From that perspective, the state of Maine grew by several thousand square miles as a result of the Aroostook War.

But the compromise line proposed by King William I of the Netherlands, which the British agreed to, actually gave the U.S. 7,908 square miles of the disputed territory and Great Britain about 4,119 square miles.

Had Maine accepted that offer, the conflict would have ended 12 years earlier and the state today would be more than 800 square miles larger, with the northwestern border stretching that much farther into Canada. Quebec towns such as Saint-Pamphile and Lac-Frontiere would have been entirely in Maine.

… but New Hampshire grew.

The King William compromise gave more acreage to Maine, but also took a bite out of the northern border of New Hampshire — although New Hampshire stood to lose much less land than Maine stood to gain in the proposal.

By holding out for a better deal, Maine and the U.S. Senate would give up hundreds of square miles to Maine’s northwest, but would get back a small slice of New Hampshire approximately west of Chartierville, Quebec, according to a map published in the 1980 book “Minnesota’s boundary with Canada: Its evolution since 1783” by William E. Lass.

Foreign trains travel across U.S. soil.

As part of the treaty that resolved the Aroostook War, the British secured a right-of-way for their commercial interests to cross Maine to and from southern New Brunswick and Nova Scotia.
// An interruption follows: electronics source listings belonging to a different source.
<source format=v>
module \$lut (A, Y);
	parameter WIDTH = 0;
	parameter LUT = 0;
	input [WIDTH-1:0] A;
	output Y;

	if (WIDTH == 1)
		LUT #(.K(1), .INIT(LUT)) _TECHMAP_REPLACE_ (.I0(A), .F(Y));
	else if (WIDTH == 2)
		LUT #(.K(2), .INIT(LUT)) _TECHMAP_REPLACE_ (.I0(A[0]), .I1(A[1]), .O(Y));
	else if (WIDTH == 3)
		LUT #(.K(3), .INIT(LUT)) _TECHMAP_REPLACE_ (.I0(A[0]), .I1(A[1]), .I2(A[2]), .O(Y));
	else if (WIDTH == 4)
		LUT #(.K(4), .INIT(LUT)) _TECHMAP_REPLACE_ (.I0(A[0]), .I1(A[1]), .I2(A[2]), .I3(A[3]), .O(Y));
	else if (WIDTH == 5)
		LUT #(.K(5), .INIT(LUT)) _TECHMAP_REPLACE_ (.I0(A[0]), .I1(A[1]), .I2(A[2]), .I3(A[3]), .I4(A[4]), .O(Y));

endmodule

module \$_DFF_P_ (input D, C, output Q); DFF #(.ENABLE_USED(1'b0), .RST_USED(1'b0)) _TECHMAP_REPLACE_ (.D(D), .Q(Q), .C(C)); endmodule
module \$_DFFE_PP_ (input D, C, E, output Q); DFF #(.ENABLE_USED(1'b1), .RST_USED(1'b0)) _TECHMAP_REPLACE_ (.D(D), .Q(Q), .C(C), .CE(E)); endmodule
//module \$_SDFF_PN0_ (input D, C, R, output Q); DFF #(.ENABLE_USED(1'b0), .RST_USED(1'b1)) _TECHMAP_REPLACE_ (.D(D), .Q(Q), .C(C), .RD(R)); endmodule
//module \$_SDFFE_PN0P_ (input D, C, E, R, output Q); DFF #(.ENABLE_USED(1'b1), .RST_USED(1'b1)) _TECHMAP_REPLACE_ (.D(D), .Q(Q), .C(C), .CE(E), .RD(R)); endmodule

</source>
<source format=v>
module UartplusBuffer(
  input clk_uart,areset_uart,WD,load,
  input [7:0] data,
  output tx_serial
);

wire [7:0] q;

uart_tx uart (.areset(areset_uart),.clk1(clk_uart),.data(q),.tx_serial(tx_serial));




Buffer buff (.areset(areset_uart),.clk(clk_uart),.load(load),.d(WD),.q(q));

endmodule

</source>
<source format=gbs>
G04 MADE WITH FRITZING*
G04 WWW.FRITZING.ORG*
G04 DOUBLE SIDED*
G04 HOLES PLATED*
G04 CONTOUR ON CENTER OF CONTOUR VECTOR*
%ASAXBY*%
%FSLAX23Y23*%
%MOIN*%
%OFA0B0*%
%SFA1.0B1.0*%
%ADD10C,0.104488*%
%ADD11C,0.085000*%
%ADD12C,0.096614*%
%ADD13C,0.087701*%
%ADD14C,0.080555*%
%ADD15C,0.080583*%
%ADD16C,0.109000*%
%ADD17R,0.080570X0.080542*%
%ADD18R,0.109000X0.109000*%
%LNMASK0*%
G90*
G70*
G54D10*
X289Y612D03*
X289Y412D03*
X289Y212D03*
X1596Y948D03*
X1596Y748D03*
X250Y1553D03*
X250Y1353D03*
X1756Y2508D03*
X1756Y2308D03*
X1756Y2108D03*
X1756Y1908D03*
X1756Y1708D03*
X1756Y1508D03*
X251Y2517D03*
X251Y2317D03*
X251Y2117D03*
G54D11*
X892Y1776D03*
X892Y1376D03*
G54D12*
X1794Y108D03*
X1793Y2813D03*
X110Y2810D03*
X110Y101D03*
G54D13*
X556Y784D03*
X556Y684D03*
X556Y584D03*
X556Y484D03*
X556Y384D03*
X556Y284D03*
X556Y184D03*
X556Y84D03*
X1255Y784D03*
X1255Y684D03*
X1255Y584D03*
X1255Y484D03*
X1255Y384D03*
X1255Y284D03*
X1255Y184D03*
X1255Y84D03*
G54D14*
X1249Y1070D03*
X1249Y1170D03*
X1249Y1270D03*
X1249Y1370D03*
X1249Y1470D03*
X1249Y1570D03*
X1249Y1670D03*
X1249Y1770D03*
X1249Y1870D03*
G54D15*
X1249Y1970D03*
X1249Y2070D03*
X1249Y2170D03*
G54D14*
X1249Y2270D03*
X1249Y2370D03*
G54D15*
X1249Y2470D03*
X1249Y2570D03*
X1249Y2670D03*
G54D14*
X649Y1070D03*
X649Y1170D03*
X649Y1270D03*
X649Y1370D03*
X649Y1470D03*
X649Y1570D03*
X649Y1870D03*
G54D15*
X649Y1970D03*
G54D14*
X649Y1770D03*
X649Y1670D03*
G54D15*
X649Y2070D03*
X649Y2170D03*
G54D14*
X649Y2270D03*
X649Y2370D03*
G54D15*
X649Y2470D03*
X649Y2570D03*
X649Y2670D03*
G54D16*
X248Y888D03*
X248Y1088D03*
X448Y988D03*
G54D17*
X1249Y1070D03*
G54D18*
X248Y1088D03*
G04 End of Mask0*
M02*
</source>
That right-of-way became the train route used by the Canadian Pacific Railway and, more recently, a subsidiary of the New Brunswick Railway Co.

America ultimately settled its presidential line of succession.
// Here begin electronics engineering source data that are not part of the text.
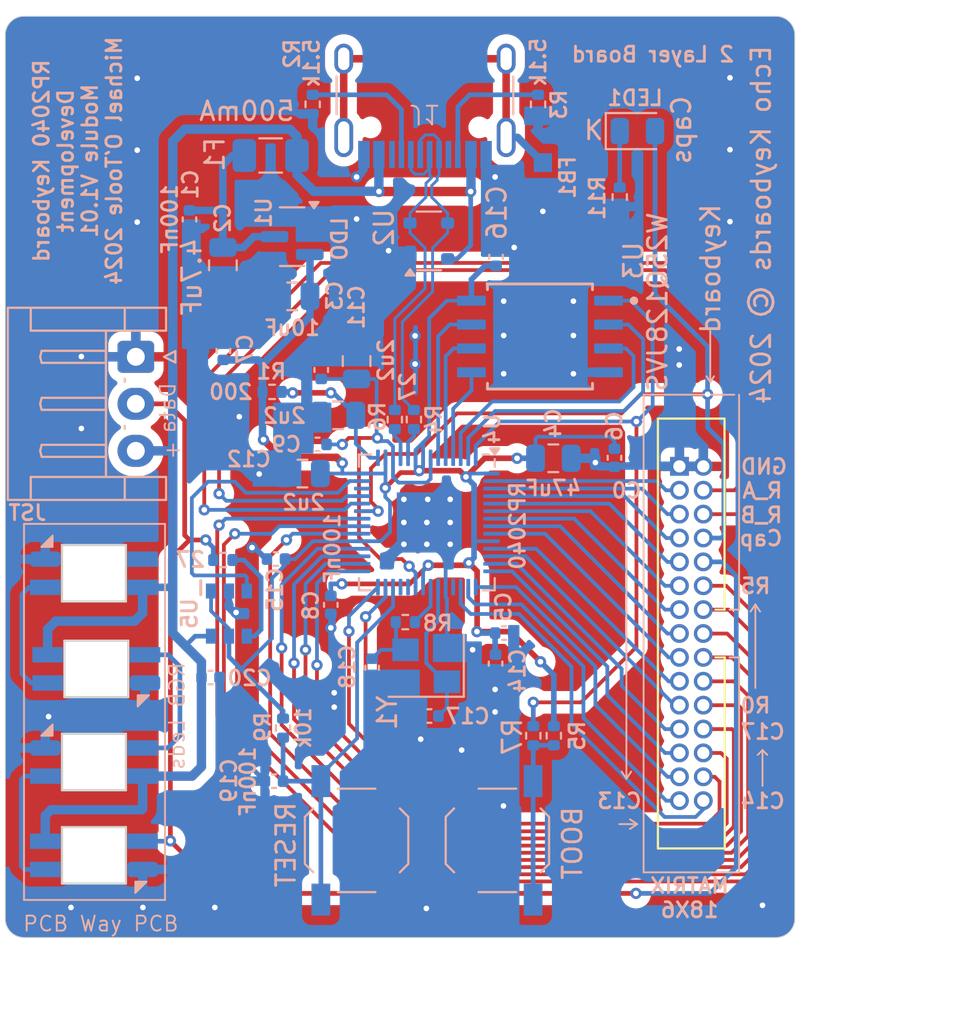
<source format=kicad_pcb>
(kicad_pcb
	(version 20240108)
	(generator "pcbnew")
	(generator_version "8.0")
	(general
		(thickness 1.6)
		(legacy_teardrops no)
	)
	(paper "A4")
	(title_block
		(title "Echo RP2040 Keyboard Module")
		(date "2024-12-21")
		(rev "1.01")
	)
	(layers
		(0 "F.Cu" signal)
		(31 "B.Cu" signal)
		(32 "B.Adhes" user "B.Adhesive")
		(33 "F.Adhes" user "F.Adhesive")
		(34 "B.Paste" user)
		(35 "F.Paste" user)
		(36 "B.SilkS" user "B.Silkscreen")
		(37 "F.SilkS" user "F.Silkscreen")
		(38 "B.Mask" user)
		(39 "F.Mask" user)
		(40 "Dwgs.User" user "User.Drawings")
		(41 "Cmts.User" user "User.Comments")
		(42 "Eco1.User" user "User.Eco1")
		(43 "Eco2.User" user "User.Eco2")
		(44 "Edge.Cuts" user)
		(45 "Margin" user)
		(46 "B.CrtYd" user "B.Courtyard")
		(47 "F.CrtYd" user "F.Courtyard")
		(48 "B.Fab" user)
		(49 "F.Fab" user)
		(50 "User.1" user)
		(51 "User.2" user)
		(52 "User.3" user)
		(53 "User.4" user)
		(54 "User.5" user)
		(55 "User.6" user)
		(56 "User.7" user)
		(57 "User.8" user)
		(58 "User.9" user)
	)
	(setup
		(stackup
			(layer "F.SilkS"
				(type "Top Silk Screen")
			)
			(layer "F.Paste"
				(type "Top Solder Paste")
			)
			(layer "F.Mask"
				(type "Top Solder Mask")
				(thickness 0.01)
			)
			(layer "F.Cu"
				(type "copper")
				(thickness 0.035)
			)
			(layer "dielectric 1"
				(type "core")
				(thickness 1.51)
				(material "FR4")
				(epsilon_r 4.5)
				(loss_tangent 0.02)
			)
			(layer "B.Cu"
				(type "copper")
				(thickness 0.035)
			)
			(layer "B.Mask"
				(type "Bottom Solder Mask")
				(thickness 0.01)
			)
			(layer "B.Paste"
				(type "Bottom Solder Paste")
			)
			(layer "B.SilkS"
				(type "Bottom Silk Screen")
			)
			(copper_finish "None")
			(dielectric_constraints no)
		)
		(pad_to_mask_clearance 0)
		(allow_soldermask_bridges_in_footprints no)
		(pcbplotparams
			(layerselection 0x00010fc_ffffffff)
			(plot_on_all_layers_selection 0x0000000_00000000)
			(disableapertmacros no)
			(usegerberextensions no)
			(usegerberattributes yes)
			(usegerberadvancedattributes yes)
			(creategerberjobfile yes)
			(dashed_line_dash_ratio 12.000000)
			(dashed_line_gap_ratio 3.000000)
			(svgprecision 4)
			(plotframeref no)
			(viasonmask no)
			(mode 1)
			(useauxorigin no)
			(hpglpennumber 1)
			(hpglpenspeed 20)
			(hpglpendiameter 15.000000)
			(pdf_front_fp_property_popups yes)
			(pdf_back_fp_property_popups yes)
			(dxfpolygonmode yes)
			(dxfimperialunits yes)
			(dxfusepcbnewfont yes)
			(psnegative no)
			(psa4output no)
			(plotreference yes)
			(plotvalue yes)
			(plotfptext yes)
			(plotinvisibletext no)
			(sketchpadsonfab no)
			(subtractmaskfromsilk no)
			(outputformat 1)
			(mirror no)
			(drillshape 1)
			(scaleselection 1)
			(outputdirectory "")
		)
	)
	(net 0 "")
	(net 1 "Net-(BOOT1-B)")
	(net 2 "GND")
	(net 3 "+5V")
	(net 4 "+3V3")
	(net 5 "+1V1")
	(net 6 "Net-(U4-ADC_AVDD)")
	(net 7 "Net-(U4-XIN)")
	(net 8 "Net-(C18-Pad1)")
	(net 9 "NRST")
	(net 10 "VBUS")
	(net 11 "Net-(J1-SHIELD)")
	(net 12 "D-")
	(net 13 "D+")
	(net 14 "Net-(J1-CC2)")
	(net 15 "unconnected-(J1-SBU2-PadB8)")
	(net 16 "unconnected-(J1-SBU1-PadA8)")
	(net 17 "Net-(J1-CC1)")
	(net 18 "Net-(U4-USB_DP)")
	(net 19 "Net-(U4-USB_DM)")
	(net 20 "BOOT0")
	(net 21 "Net-(U4-XOUT)")
	(net 22 "RGB_DATA")
	(net 23 "Net-(U5-B)")
	(net 24 "Net-(U3-DI(IO0))")
	(net 25 "Net-(U3-DO(IO1))")
	(net 26 "Net-(U3-CLK)")
	(net 27 "Net-(U3-IO2)")
	(net 28 "Net-(U3-IO3)")
	(net 29 "COL7")
	(net 30 "RGB")
	(net 31 "ROW5")
	(net 32 "COL16")
	(net 33 "ROW3")
	(net 34 "COL2")
	(net 35 "COL0")
	(net 36 "COL4")
	(net 37 "unconnected-(U4-GPIO28_ADC2-Pad40)")
	(net 38 "COL9")
	(net 39 "COL14")
	(net 40 "COL11")
	(net 41 "unconnected-(U4-GPIO15-Pad18)")
	(net 42 "COL1")
	(net 43 "COL6")
	(net 44 "COL8")
	(net 45 "COL10")
	(net 46 "COL5")
	(net 47 "ROW2")
	(net 48 "COL12")
	(net 49 "ROW1")
	(net 50 "ROW4")
	(net 51 "COL15")
	(net 52 "R_B")
	(net 53 "COL13")
	(net 54 "R_A")
	(net 55 "COL3")
	(net 56 "COL17")
	(net 57 "ROW0")
	(net 58 "Net-(RGB1-DOUT)")
	(net 59 "Net-(RGB2-DOUT)")
	(net 60 "Net-(RGB3-DOUT)")
	(net 61 "unconnected-(RGB4-DOUT-Pad2)")
	(net 62 "Caps")
	(net 63 "Net-(LED1-K)")
	(net 64 "unconnected-(U4-SWD-Pad25)")
	(net 65 "unconnected-(U4-SWCLK-Pad24)")
	(footprint "ScottoKeebs_Components:LED_SK6812MINI" (layer "F.Cu") (at 109.22 113.665))
	(footprint "MyConnectors:IDC_2X15_1.27MM" (layer "F.Cu") (at 140.994999 106.83 -90))
	(footprint "ScottoKeebs_Components:LED_SK6812MINI" (layer "F.Cu") (at 109.22 118.627 180))
	(footprint "ScottoKeebs_Components:LED_SK6812MINI" (layer "F.Cu") (at 109.22 103.623))
	(footprint "ScottoKeebs_Components:LED_SK6812MINI" (layer "F.Cu") (at 109.347 108.712 180))
	(footprint "Capacitor_SMD:C_0402_1005Metric" (layer "B.Cu") (at 121.3104 92.8142 90))
	(footprint "Capacitor_SMD:C_0402_1005Metric" (layer "B.Cu") (at 127.0625 111.2182 180))
	(footprint "Capacitor_SMD:C_0402_1005Metric" (layer "B.Cu") (at 118.9 102.87 180))
	(footprint "Capacitor_SMD:C_0805_2012Metric" (layer "B.Cu") (at 116.078 87.249 -90))
	(footprint "Capacitor_SMD:C_0402_1005Metric" (layer "B.Cu") (at 124.0145 108.6502 -90))
	(footprint "Capacitor_SMD:C_0402_1005Metric" (layer "B.Cu") (at 131.0386 106.807))
	(footprint "Button_Switch_SMD:SW_SPST_TL3342" (layer "B.Cu") (at 123.19 117.831 -90))
	(footprint "Resistor_SMD:R_0402_1005Metric" (layer "B.Cu") (at 118.6942 93.98 180))
	(footprint "MyConnectors:USB_C_31-M-12" (layer "B.Cu") (at 126.8248 77.3138))
	(footprint "Package_DFN_QFN:QFN-56-1EP_7x7mm_P0.4mm_EP3.2x3.2mm" (layer "B.Cu") (at 126.927 100.9227 180))
	(footprint "Connector_JST:JST_EH_S3B-EH_1x03_P2.50mm_Horizontal" (layer "B.Cu") (at 111.4477 92.115 -90))
	(footprint "Capacitor_SMD:C_0402_1005Metric" (layer "B.Cu") (at 121.1098 96.774 180))
	(footprint "Resistor_SMD:R_0402_1005Metric" (layer "B.Cu") (at 119.2784 111.8596 -90))
	(footprint "Resistor_SMD:R_0402_1005Metric" (layer "B.Cu") (at 126.238 95.4512 -90))
	(footprint "DevModules:BEADC1608X95N" (layer "B.Cu") (at 133.096 82.523 -90))
	(footprint "Capacitor_SMD:C_0402_1005Metric" (layer "B.Cu") (at 121.8184 105.3058 -90))
	(footprint "Capacitor_SMD:C_0805_2012Metric" (layer "B.Cu") (at 123.19 92.3442 90))
	(footprint "Capacitor_SMD:C_0402_1005Metric" (layer "B.Cu") (at 136.906 97.4852 -90))
	(footprint "Capacitor_SMD:C_0402_1005Metric" (layer "B.Cu") (at 115.42 109.17))
	(footprint "Capacitor_SMD:C_0805_2012Metric" (layer "B.Cu") (at 133.6548 97.5106))
	(footprint "Button_Switch_SMD:SW_SPST_TL3342" (layer "B.Cu") (at 130.678 117.831 -90))
	(footprint "Resistor_SMD:R_0402_1005Metric" (layer "B.Cu") (at 137.1854 83.6188 -90))
	(footprint "Resistor_SMD:R_0402_1005Metric" (layer "B.Cu") (at 132.842 78.6892 -90))
	(footprint "Package_TO_SOT_SMD:SOT-143" (layer "B.Cu") (at 127.0318 85.9508))
	(footprint "Resistor_SMD:R_0402_1005Metric" (layer "B.Cu") (at 133.6802 112.266 -90))
	(footprint "Resistor_SMD:R_0402_1005Metric"
		(layer "B.Cu")
		(uuid "8ea7721e-2ddc-440e-9ac8-8a74e1c7f197")
		(at 116.076 102.9208 180)
		(descr "Resistor SMD 0402 (1005 Metric), square (rectangular) end terminal, IPC_7351 nominal, (Body size source: IPC-SM-782 page 72, https://www.pcb-3d.com/wordpress/wp-content/uploads/ipc-sm-782a_amendment_1_and_2.pdf), generated with kicad-footprint-generator")
		(tags "resistor")
		(property "Reference" "R10"
			(at 2.1062 0.7112 90)
			(layer "B.SilkS")
			(hide yes)
			(uuid "81a50533-33f9-45a3-a198-9c2226e4c227")
			(effects
				(font
					(size 1 1)
					(thickness 0.15)
				)
				(justify mirror)
			)
		)
		(property "Value" "27"
			(at 1.726 0.0208 0)
			(layer "B.SilkS")
			(uuid "3e34a79e-f74b-435f-b3a4-f9dcc90c195a")
			(effects
				(font
					(size 0.8 0.8)
					(thickness 0.15)
				)
				(justify mirror)
			)
		)
		(property "Footprint" "Resistor_SMD:R_0402_1005Metric"
			(at 0 0 0)
			(unlocked yes)
			(layer "B.Fab")
			(hide yes)
			(uuid "f33b620e-6e7d-48a0-8e94-0724c3c405b6")
			(effects
				(font
					(size 1.27 1.27)
					(thickness 0.15)
				)
				(justify mirror)
			)
		)
		(property "Datasheet" ""
			(at 0 0 0)
			(unlocked yes)
			(layer "B.Fab")
			(hide yes)
			(uuid "0b68f50f-0713-486f-ab6b-3a40bf18ccf5")
			(effects
				(font
					(size 1.27 1.27)
					(thickness 0.15)
				)
				(justify mirror)
			)
		)
		(property "Description" "Resistor, small symbol"
			(at 0 0 0)
			(unlocked yes)
			(layer "B.Fab")
			(hide yes)
			(uuid "6fe447b4-648e-4c11-98bb-134206eabe2c")
			(effects
				(font
					(size 1.27 1.27)
					(thickness 0.15)
				)
				(justify mirror)
			)
		)
		(property "LCSC" "C25100"
			(at 0 0 180)
			(unlocked yes)
			(layer "B.Fab")
			(hide yes)
			(uuid "88d74e2b-3aa6-4380-8dde-398195ab6bde")
			(effects
				(font
					(size 1 1)
					(thickness 0.15)
				)
				(justify mirror)
			)
		)
		(property "MP#" "0402WGF270JTCE"
			(at 0 0 180)
			(unlocked yes)
			(layer "B.Fab")
			(hide yes)
			(uuid "c6532501-bbdf-40ae-8755-f220cfe024b7")
			(effects
				(font
					(size 1 1)
					(thickness 0.15)
				)
				(justify mirror)
			)
		)
		(property ki_fp_filters "R_*")
		(path "/89d5b1a5-c94b-46cb-87e7-cb7976bc4ec7")
		(sheetname "Root")
		(sheetfile "RP2024_Module.kicad_sch")
		(attr smd)
		(fp_line
			(start 0.153641 0.38)
			(end -0.153641 0.38)
			(stroke
				(width 0.12)
				(type solid)
			)
			(layer "B.SilkS")
			(uuid "d4332971-f708-4db9-b339-c6c25121fc10")
		)
		(fp_line
			(start 0.153641 -0.38)
			(end -0.153641 -0.38)
			(stroke
				(width 0.12)
				(type solid)
			)
			(layer "B.SilkS")
			(uuid "ca4d803b-f548-4fa0-91e9-d470661166e0")
		)
		(fp_line
			(start 0.93 0.47)
			(end -0.93 0.47)
			(stroke
				(width 0.05)
				(type solid)
			)
			(layer "B.CrtYd")
			(uuid "dca5c60f-c0e7-4eb0-90c9-537e9bf88a66")
		)
		(fp_line
			(start 0.93 -0.47)
			(end 0.93 0.47)
			(stroke
				(width 0.05)
				(type solid)
			)
			(layer "B.CrtYd")
			(uuid "631af268-0976-4365-baa7-8331d5a9b33c")
		)
		(fp_line
			(start -0.93 0.47)
			(end -0.93 -0.47)
			(stroke
				(width 0.05)
				(type solid)
			)
			(layer "B.CrtYd")
			(uuid "67fddcbd-5541-4416-829d-27d6b6db6ba9")
		)
		(fp_line
			(start -0.93 -0.47)
			(end 0.93 -0.47)
			(stroke
				(width 0.05)
				(type solid)
			)
			(layer "B.CrtYd")
			(uuid "c76f4e03-b2ec-403a-9e57-15312011626c")
		)
		(fp_line
			(start 0.525 0.27)
			(end -0.525 0.27)
			(stroke
				(width 0.1)
				(type solid)
			)
			(layer "B.Fab")
			(uuid "7fd27713-168f-4e0d-a1ef-4cc3615f6d5f")
		)
		(fp_line
			(start 0.525 -0.27)
			(end 0.525 0.27)
			(stroke
				(width 0.1)
				(type solid)
			)
			(layer "B.Fab")
			(uuid "d6e0adb5-c956-45bb-8da9-0793dac6f84d")
		)
		(fp_line
			(start -0.525 0.27)
			(end -0.525 -0.27)
			(stroke
				(width 0.1)
				(type solid)
			)
			(layer "B.Fab")
			(uuid "11b5c3fa-61a5-4b31-9450-0ceed6245f76")
		)
		(fp_line
			(start -0.525 -0.27)
			(end 0.525 -0.27)
			(stroke
				(width 0.1)
				(type solid)
			)
			(layer "B.Fab")
			(uuid "2d543d08-89d9-47eb-91f6-e495fd44ca9c")
		)
		(fp_text user "${REFERENCE}"
			(at 0 0 0)
			(layer "B.Fab")
			(uuid "e2544af8-307a-4643-a9dd-4433da12d163")
			(effects
				(font
					(size 0.26 0.26)
					(thickness 0.04)
				)
				(justify mirror)
			)
		)
		(pad "1" smd roundrect
			(at -0.51 0 180)
			(size 0.54 0.64)
			(layers "B.Cu" "B.Paste" "B.Mask")
			(roundrect_rratio 0.25)
			(net 23 "Net-(U5-B)")
			(pintype "passive")
			(uuid "2ef7b025-0a3f-440e-81b1-6d08fa8b5908")
		)
		(pad "2" smd roundrect
			(at 0.51 0 180)
			(size 0.54 0.64)
			(layers "B.Cu" "B.Paste" "B.Mask")
			(roundrect_rratio 0.25)
			(net 22 "RGB_DATA")
			(pintype "passive")
	
... [397212 chars truncated]
</source>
The ripple effect of the Aroostook War continued far and wide. U.S. President Martin Van Buren was criticized for not getting the situation under control, and it was one of many controversies that contributed to his defeat at the polls after just one term in office.

Sixty-eight-year-old William Henry Harrison took advantage of Van Buren’s vulnerability to claim the 1840 elections, but died shortly after taking office, forcing the U.S. to determine once and for all that the vice president — John Tyler at the time — would become the president not just the “acting president,” as was debated at the time.